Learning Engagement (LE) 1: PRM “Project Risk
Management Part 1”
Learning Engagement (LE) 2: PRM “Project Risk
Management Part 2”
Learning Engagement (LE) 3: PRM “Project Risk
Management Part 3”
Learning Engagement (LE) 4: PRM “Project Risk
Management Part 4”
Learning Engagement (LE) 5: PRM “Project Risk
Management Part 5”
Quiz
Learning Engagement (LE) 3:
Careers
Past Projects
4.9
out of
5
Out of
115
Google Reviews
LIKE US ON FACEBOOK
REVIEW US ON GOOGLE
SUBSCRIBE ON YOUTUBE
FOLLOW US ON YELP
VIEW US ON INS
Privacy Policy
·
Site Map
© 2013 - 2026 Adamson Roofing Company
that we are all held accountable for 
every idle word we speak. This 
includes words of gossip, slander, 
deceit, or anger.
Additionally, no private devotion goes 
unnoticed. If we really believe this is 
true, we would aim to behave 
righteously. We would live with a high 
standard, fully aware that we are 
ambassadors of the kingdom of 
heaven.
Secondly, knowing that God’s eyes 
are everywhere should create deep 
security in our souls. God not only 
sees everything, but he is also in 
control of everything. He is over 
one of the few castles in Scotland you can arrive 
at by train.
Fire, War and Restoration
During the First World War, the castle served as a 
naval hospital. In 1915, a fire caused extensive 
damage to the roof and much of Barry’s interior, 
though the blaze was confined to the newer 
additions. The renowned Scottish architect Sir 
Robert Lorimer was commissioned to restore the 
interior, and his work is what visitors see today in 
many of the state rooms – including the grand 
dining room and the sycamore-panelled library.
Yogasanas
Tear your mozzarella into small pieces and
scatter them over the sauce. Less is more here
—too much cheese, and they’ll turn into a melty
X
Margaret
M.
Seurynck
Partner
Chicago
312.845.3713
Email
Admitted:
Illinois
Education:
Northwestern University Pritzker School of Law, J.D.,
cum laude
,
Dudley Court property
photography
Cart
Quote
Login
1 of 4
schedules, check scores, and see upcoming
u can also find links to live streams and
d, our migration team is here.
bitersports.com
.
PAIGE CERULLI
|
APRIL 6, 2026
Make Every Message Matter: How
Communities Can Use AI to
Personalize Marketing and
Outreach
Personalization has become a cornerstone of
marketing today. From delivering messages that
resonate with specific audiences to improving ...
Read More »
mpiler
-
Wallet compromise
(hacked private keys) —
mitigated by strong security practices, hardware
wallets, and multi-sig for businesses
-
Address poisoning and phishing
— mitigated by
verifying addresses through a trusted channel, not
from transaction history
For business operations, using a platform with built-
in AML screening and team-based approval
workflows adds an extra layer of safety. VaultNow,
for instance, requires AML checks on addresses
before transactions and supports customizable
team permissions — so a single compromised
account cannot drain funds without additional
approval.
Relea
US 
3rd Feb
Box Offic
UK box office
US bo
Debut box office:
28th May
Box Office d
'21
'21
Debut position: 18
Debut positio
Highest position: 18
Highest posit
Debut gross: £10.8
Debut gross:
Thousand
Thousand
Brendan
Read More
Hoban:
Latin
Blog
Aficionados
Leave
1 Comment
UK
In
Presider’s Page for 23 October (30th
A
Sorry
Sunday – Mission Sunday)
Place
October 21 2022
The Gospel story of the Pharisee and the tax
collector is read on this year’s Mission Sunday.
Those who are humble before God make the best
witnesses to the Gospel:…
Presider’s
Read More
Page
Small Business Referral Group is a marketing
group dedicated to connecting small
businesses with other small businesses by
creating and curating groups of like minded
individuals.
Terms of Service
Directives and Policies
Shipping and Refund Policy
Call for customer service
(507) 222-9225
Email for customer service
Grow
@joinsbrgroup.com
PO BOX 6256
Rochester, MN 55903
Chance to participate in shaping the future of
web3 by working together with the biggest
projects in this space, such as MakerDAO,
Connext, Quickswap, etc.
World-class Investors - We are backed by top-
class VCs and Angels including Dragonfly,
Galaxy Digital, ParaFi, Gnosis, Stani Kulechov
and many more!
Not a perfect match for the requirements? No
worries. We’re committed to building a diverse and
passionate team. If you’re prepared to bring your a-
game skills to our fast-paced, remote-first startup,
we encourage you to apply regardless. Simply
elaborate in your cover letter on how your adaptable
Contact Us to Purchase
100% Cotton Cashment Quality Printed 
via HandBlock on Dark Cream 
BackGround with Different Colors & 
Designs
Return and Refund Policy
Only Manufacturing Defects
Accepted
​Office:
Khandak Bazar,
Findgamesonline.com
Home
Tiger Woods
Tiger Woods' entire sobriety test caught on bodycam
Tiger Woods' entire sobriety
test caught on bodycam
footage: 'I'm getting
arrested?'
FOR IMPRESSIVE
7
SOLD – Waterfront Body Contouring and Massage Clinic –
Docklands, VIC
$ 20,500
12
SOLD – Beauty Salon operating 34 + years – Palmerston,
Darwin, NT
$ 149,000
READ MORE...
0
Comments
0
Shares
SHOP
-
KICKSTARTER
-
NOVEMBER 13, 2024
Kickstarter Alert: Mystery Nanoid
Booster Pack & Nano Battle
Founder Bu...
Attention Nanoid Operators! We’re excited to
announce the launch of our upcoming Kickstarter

** REQUIRED WORK **
Retype the whole of the material word for word.

** YOUR RESPONSE **
Learning Engagement (LE) 1: PRM “Project Risk
Management Part 1”
Learning Engagement (LE) 2: PRM “Project Risk
Management Part 2”
Learning Engagement (LE) 3: PRM “Project Risk
Management Part 3”
Learning Engagement (LE) 4: PRM “Project Risk
Management Part 4”
Learning Engagement (LE) 5: PRM “Project Risk
Management Part 5”
Quiz
Learning Engagement (LE) 3:
Careers
Past Projects
4.9
out of
5
Out of
115
Google Reviews
LIKE US ON FACEBOOK
REVIEW US ON GOOGLE
SUBSCRIBE ON YOUTUBE
FOLLOW US ON YELP
VIEW US ON INS
Privacy Policy
·
Site Map
© 2013 - 2026 Adamson Roofing Company
that we are all held accountable for 
every idle word we speak. This 
includes words of gossip, slander, 
deceit, or anger.
Additionally, no private devotion goes 
unnoticed. If we really believe this is 
true, we would aim to behave 
righteously. We would live with a high 
standard, fully aware that we are 
ambassadors of the kingdom of 
heaven.
Secondly, knowing that God’s eyes 
are everywhere should create deep 
security in our souls. God not only 
sees everything, but he is also in 
control of everything. He is over 
one of the few castles in Scotland you can arrive 
at by train.
Fire, War and Restoration
During the First World War, the castle served as a 
naval hospital. In 1915, a fire caused extensive 
damage to the roof and much of Barry’s interior, 
though the blaze was confined to the newer 
additions. The renowned Scottish architect Sir 
Robert Lorimer was commissioned to restore the 
interior, and his work is what visitors see today in 
many of the state rooms – including the grand 
dining room and the sycamore-panelled library.
Yogasanas
Tear your mozzarella into small pieces and
scatter them over the sauce. Less is more here
—too much cheese, and they’ll turn into a melty
X
Margaret
M.
Seurynck
Partner
Chicago
312.845.3713
Email
Admitted:
Illinois
Education:
Northwestern University Pritzker School of Law, J.D.,
cum laude
,
Dudley Court property
photography
Cart
Quote
Login
1 of 4
schedules, check scores, and see upcoming
u can also find links to live streams and
d, our migration team is here.
bitersports.com
.
PAIGE CERULLI
|
APRIL 6, 2026
Make Every Message Matter: How
Communities Can Use AI to
Personalize Marketing and
Outreach
Personalization has become a cornerstone of
marketing today. From delivering messages that
resonate with specific audiences to improving ...
Read More »
mpiler
-
Wallet compromise
(hacked private keys) —
mitigated by strong security practices, hardware
wallets, and multi-sig for businesses
-
Address poisoning and phishing
— mitigated by
verifying addresses through a trusted channel, not
from transaction history
For business operations, using a platform with built-
in AML screening and team-based approval
workflows adds an extra layer of safety. VaultNow,
for instance, requires AML checks on addresses
before transactions and supports customizable
team permissions — so a single compromised
account cannot drain funds without additional
approval.
Relea
US 
3rd Feb
Box Offic
UK box office
US bo
Debut box office:
28th May
Box Office d
'21
'21
Debut position: 18
Debut positio
Highest position: 18
Highest posit
Debut gross: £10.8
Debut gross:
Thousand
Thousand
Brendan
Read More
Hoban:
Latin
Blog
Aficionados
Leave
1 Comment
UK
In
Presider’s Page for 23 October (30th
A
Sorry
Sunday – Mission Sunday)
Place
October 21 2022
The Gospel story of the Pharisee and the tax
collector is read on this year’s Mission Sunday.
Those who are humble before God make the best
witnesses to the Gospel:…
Presider’s
Read More
Page
Small Business Referral Group is a marketing
group dedicated to connecting small
businesses with other small businesses by
creating and curating groups of like minded
individuals.
Terms of Service
Directives and Policies
Shipping and Refund Policy
Call for customer service
(507) 222-9225
Email for customer service
Grow
@joinsbrgroup.com
PO BOX 6256
Rochester, MN 55903
Chance to participate in shaping the future of
web3 by working together with the biggest
projects in this space, such as MakerDAO,
Connext, Quickswap, etc.
World-class Investors - We are backed by top-
class VCs and Angels including Dragonfly,
Galaxy Digital, ParaFi, Gnosis, Stani Kulechov
and many more!
Not a perfect match for the requirements? No
worries. We’re committed to building a diverse and
passionate team. If you’re prepared to bring your a-
game skills to our fast-paced, remote-first startup,
we encourage you to apply regardless. Simply
elaborate in your cover letter on how your adaptable
Contact Us to Purchase
100% Cotton Cashment Quality Printed 
via HandBlock on Dark Cream 
BackGround with Different Colors & 
Designs
Return and Refund Policy
Only Manufacturing Defects
Accepted
​Office:
Khandak Bazar,
Findgamesonline.com
Home
Tiger Woods
Tiger Woods' entire sobriety test caught on bodycam
Tiger Woods' entire sobriety
test caught on bodycam
footage: 'I'm getting
arrested?'
FOR IMPRESSIVE
7
SOLD – Waterfront Body Contouring and Massage Clinic –
Docklands, VIC
$ 20,500
12
SOLD – Beauty Salon operating 34 + years – Palmerston,
Darwin, NT
$ 149,000
READ MORE...
0
Comments
0
Shares
SHOP
-
KICKSTARTER
-
NOVEMBER 13, 2024
Kickstarter Alert: Mystery Nanoid
Booster Pack & Nano Battle
Founder Bu...
Attention Nanoid Operators! We’re excited to
announce the launch of our upcoming Kickstarter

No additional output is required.